:: Exercise description ::
Retype every line of the material below word for word, keeping the same order and line breaks.

^^^^

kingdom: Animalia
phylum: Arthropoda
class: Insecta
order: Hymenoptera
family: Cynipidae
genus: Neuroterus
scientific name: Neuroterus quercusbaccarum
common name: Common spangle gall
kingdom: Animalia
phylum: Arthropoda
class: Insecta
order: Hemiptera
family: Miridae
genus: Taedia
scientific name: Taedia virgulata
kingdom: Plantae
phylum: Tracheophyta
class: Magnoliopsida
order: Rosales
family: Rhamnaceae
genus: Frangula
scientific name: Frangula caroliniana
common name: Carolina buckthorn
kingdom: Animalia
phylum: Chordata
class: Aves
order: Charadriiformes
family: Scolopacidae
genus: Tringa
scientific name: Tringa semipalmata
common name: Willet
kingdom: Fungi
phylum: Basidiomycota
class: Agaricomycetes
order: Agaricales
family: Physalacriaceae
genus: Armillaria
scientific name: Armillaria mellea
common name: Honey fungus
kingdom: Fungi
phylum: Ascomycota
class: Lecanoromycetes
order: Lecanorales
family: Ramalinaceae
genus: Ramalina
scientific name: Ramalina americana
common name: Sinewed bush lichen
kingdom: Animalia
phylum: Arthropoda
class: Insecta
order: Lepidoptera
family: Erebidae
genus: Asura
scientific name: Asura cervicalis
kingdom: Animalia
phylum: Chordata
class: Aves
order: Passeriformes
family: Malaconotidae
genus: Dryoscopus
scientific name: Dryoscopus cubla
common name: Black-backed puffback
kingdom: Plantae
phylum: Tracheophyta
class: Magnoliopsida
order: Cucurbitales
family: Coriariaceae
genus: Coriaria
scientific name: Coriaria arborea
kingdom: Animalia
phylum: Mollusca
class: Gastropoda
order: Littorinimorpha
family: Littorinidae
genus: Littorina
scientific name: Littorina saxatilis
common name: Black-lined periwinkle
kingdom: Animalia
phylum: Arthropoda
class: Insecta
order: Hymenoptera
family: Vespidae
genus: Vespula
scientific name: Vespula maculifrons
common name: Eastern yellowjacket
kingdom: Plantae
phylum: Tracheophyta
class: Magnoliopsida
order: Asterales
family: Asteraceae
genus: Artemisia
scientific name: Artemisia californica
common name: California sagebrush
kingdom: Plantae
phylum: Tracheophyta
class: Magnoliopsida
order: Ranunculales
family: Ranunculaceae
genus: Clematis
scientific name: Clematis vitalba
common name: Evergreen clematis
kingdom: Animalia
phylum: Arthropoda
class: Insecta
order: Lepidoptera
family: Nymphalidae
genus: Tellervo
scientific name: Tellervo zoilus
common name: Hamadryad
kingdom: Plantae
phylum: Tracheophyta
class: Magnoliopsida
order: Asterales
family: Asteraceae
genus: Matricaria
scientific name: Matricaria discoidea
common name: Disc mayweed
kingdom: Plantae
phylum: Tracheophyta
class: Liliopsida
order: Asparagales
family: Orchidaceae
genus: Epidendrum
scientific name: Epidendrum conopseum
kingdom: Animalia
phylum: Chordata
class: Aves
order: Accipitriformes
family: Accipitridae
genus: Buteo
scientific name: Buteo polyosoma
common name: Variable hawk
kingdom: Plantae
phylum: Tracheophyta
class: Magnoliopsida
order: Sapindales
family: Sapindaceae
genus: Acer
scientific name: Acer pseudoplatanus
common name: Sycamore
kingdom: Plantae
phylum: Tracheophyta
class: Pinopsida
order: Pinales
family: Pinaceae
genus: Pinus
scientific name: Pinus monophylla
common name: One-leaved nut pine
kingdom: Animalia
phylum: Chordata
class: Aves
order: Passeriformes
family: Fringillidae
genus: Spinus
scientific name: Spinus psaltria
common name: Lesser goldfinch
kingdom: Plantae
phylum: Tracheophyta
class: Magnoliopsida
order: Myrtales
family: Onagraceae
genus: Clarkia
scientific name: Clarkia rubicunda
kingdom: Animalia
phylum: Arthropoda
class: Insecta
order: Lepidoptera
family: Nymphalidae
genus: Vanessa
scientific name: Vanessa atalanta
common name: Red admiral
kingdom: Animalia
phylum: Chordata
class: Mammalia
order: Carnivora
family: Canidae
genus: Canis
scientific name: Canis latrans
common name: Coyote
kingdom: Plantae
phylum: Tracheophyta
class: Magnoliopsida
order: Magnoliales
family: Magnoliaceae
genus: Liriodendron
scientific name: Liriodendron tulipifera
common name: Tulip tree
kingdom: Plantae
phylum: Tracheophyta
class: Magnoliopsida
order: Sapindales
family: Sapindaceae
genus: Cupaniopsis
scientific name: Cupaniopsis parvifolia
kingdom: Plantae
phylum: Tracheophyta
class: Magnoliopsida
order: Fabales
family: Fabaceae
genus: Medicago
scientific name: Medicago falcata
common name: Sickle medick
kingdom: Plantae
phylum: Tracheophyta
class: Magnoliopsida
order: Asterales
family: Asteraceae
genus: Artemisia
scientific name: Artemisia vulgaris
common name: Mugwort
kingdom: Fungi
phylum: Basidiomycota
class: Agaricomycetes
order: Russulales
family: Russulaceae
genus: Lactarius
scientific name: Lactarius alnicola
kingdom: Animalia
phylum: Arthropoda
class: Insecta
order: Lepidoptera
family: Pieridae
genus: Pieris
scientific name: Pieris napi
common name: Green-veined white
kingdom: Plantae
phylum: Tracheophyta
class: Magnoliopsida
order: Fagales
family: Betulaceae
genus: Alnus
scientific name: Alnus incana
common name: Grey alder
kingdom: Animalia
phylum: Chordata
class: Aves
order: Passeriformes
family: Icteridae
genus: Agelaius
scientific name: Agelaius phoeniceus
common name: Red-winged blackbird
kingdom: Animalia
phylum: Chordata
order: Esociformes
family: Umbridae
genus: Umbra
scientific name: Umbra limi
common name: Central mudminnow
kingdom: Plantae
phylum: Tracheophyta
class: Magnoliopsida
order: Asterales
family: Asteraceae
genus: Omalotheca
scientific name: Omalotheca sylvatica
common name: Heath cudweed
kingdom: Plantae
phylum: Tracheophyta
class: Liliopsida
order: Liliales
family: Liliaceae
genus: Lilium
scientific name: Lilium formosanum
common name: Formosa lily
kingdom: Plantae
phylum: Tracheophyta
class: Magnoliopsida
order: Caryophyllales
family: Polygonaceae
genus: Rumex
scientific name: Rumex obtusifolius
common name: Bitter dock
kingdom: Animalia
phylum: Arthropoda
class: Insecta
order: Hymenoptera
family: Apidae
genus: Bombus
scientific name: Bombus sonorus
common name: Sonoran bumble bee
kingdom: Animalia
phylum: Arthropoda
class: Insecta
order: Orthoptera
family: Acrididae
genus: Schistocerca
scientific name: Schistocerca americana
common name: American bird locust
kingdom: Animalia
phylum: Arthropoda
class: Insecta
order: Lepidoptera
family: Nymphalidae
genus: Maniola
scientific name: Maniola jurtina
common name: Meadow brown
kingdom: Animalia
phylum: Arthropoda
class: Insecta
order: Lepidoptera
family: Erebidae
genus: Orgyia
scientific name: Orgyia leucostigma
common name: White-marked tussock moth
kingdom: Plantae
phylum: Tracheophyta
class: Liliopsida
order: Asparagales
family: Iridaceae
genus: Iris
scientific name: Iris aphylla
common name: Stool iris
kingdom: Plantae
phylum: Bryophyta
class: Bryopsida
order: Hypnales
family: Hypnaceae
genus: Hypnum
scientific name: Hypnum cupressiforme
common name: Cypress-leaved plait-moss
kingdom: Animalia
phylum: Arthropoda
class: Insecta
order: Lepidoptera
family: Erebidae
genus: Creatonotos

^^^^

:: Completed task ::
kingdom: Animalia
phylum: Arthropoda
class: Insecta
order: Hymenoptera
family: Cynipidae
genus: Neuroterus
scientific name: Neuroterus quercusbaccarum
common name: Common spangle gall
kingdom: Animalia
phylum: Arthropoda
class: Insecta
order: Hemiptera
family: Miridae
genus: Taedia
scientific name: Taedia virgulata
kingdom: Plantae
phylum: Tracheophyta
class: Magnoliopsida
order: Rosales
family: Rhamnaceae
genus: Frangula
scientific name: Frangula caroliniana
common name: Carolina buckthorn
kingdom: Animalia
phylum: Chordata
class: Aves
order: Charadriiformes
family: Scolopacidae
genus: Tringa
scientific name: Tringa semipalmata
common name: Willet
kingdom: Fungi
phylum: Basidiomycota
class: Agaricomycetes
order: Agaricales
family: Physalacriaceae
genus: Armillaria
scientific name: Armillaria mellea
common name: Honey fungus
kingdom: Fungi
phylum: Ascomycota
class: Lecanoromycetes
order: Lecanorales
family: Ramalinaceae
genus: Ramalina
scientific name: Ramalina americana
common name: Sinewed bush lichen
kingdom: Animalia
phylum: Arthropoda
class: Insecta
order: Lepidoptera
family: Erebidae
genus: Asura
scientific name: Asura cervicalis
kingdom: Animalia
phylum: Chordata
class: Aves
order: Passeriformes
family: Malaconotidae
genus: Dryoscopus
scientific name: Dryoscopus cubla
common name: Black-backed puffback
kingdom: Plantae
phylum: Tracheophyta
class: Magnoliopsida
order: Cucurbitales
family: Coriariaceae
genus: Coriaria
scientific name: Coriaria arborea
kingdom: Animalia
phylum: Mollusca
class: Gastropoda
order: Littorinimorpha
family: Littorinidae
genus: Littorina
scientific name: Littorina saxatilis
common name: Black-lined periwinkle
kingdom: Animalia
phylum: Arthropoda
class: Insecta
order: Hymenoptera
family: Vespidae
genus: Vespula
scientific name: Vespula maculifrons
common name: Eastern yellowjacket
kingdom: Plantae
phylum: Tracheophyta
class: Magnoliopsida
order: Asterales
family: Asteraceae
genus: Artemisia
scientific name: Artemisia californica
common name: California sagebrush
kingdom: Plantae
phylum: Tracheophyta
class: Magnoliopsida
order: Ranunculales
family: Ranunculaceae
genus: Clematis
scientific name: Clematis vitalba
common name: Evergreen clematis
kingdom: Animalia
phylum: Arthropoda
class: Insecta
order: Lepidoptera
family: Nymphalidae
genus: Tellervo
scientific name: Tellervo zoilus
common name: Hamadryad
kingdom: Plantae
phylum: Tracheophyta
class: Magnoliopsida
order: Asterales
family: Asteraceae
genus: Matricaria
scientific name: Matricaria discoidea
common name: Disc mayweed
kingdom: Plantae
phylum: Tracheophyta
class: Liliopsida
order: Asparagales
family: Orchidaceae
genus: Epidendrum
scientific name: Epidendrum conopseum
kingdom: Animalia
phylum: Chordata
class: Aves
order: Accipitriformes
family: Accipitridae
genus: Buteo
scientific name: Buteo polyosoma
common name: Variable hawk
kingdom: Plantae
phylum: Tracheophyta
class: Magnoliopsida
order: Sapindales
family: Sapindaceae
genus: Acer
scientific name: Acer pseudoplatanus
common name: Sycamore
kingdom: Plantae
phylum: Tracheophyta
class: Pinopsida
order: Pinales
family: Pinaceae
genus: Pinus
scientific name: Pinus monophylla
common name: One-leaved nut pine
kingdom: Animalia
phylum: Chordata
class: Aves
order: Passeriformes
family: Fringillidae
genus: Spinus
scientific name: Spinus psaltria
common name: Lesser goldfinch
kingdom: Plantae
phylum: Tracheophyta
class: Magnoliopsida
order: Myrtales
family: Onagraceae
genus: Clarkia
scientific name: Clarkia rubicunda
kingdom: Animalia
phylum: Arthropoda
class: Insecta
order: Lepidoptera
family: Nymphalidae
genus: Vanessa
scientific name: Vanessa atalanta
common name: Red admiral
kingdom: Animalia
phylum: Chordata
class: Mammalia
order: Carnivora
family: Canidae
genus: Canis
scientific name: Canis latrans
common name: Coyote
kingdom: Plantae
phylum: Tracheophyta
class: Magnoliopsida
order: Magnoliales
family: Magnoliaceae
genus: Liriodendron
scientific name: Liriodendron tulipifera
common name: Tulip tree
kingdom: Plantae
phylum: Tracheophyta
class: Magnoliopsida
order: Sapindales
family: Sapindaceae
genus: Cupaniopsis
scientific name: Cupaniopsis parvifolia
kingdom: Plantae
phylum: Tracheophyta
class: Magnoliopsida
order: Fabales
family: Fabaceae
genus: Medicago
scientific name: Medicago falcata
common name: Sickle medick
kingdom: Plantae
phylum: Tracheophyta
class: Magnoliopsida
order: Asterales
family: Asteraceae
genus: Artemisia
scientific name: Artemisia vulgaris
common name: Mugwort
kingdom: Fungi
phylum: Basidiomycota
class: Agaricomycetes
order: Russulales
family: Russulaceae
genus: Lactarius
scientific name: Lactarius alnicola
kingdom: Animalia
phylum: Arthropoda
class: Insecta
order: Lepidoptera
family: Pieridae
genus: Pieris
scientific name: Pieris napi
common name: Green-veined white
kingdom: Plantae
phylum: Tracheophyta
class: Magnoliopsida
order: Fagales
family: Betulaceae
genus: Alnus
scientific name: Alnus incana
common name: Grey alder
kingdom: Animalia
phylum: Chordata
class: Aves
order: Passeriformes
family: Icteridae
genus: Agelaius
scientific name: Agelaius phoeniceus
common name: Red-winged blackbird
kingdom: Animalia
phylum: Chordata
order: Esociformes
family: Umbridae
genus: Umbra
scientific name: Umbra limi
common name: Central mudminnow
kingdom: Plantae
phylum: Tracheophyta
class: Magnoliopsida
order: Asterales
family: Asteraceae
genus: Omalotheca
scientific name: Omalotheca sylvatica
common name: Heath cudweed
kingdom: Plantae
phylum: Tracheophyta
class: Liliopsida
order: Liliales
family: Liliaceae
genus: Lilium
scientific name: Lilium formosanum
common name: Formosa lily
kingdom: Plantae
phylum: Tracheophyta
class: Magnoliopsida
order: Caryophyllales
family: Polygonaceae
genus: Rumex
scientific name: Rumex obtusifolius
common name: Bitter dock
kingdom: Animalia
phylum: Arthropoda
class: Insecta
order: Hymenoptera
family: Apidae
genus: Bombus
scientific name: Bombus sonorus
common name: Sonoran bumble bee
kingdom: Animalia
phylum: Arthropoda
class: Insecta
order: Orthoptera
family: Acrididae
genus: Schistocerca
scientific name: Schistocerca americana
common name: American bird locust
kingdom: Animalia
phylum: Arthropoda
class: Insecta
order: Lepidoptera
family: Nymphalidae
genus: Maniola
scientific name: Maniola jurtina
common name: Meadow brown
kingdom: Animalia
phylum: Arthropoda
class: Insecta
order: Lepidoptera
family: Erebidae
genus: Orgyia
scientific name: Orgyia leucostigma
common name: White-marked tussock moth
kingdom: Plantae
phylum: Tracheophyta
class: Liliopsida
order: Asparagales
family: Iridaceae
genus: Iris
scientific name: Iris aphylla
common name: Stool iris
kingdom: Plantae
phylum: Bryophyta
class: Bryopsida
order: Hypnales
family: Hypnaceae
genus: Hypnum
scientific name: Hypnum cupressiforme
common name: Cypress-leaved plait-moss
kingdom: Animalia
phylum: Arthropoda
class: Insecta
order: Lepidoptera
family: Erebidae
genus: Creatonotos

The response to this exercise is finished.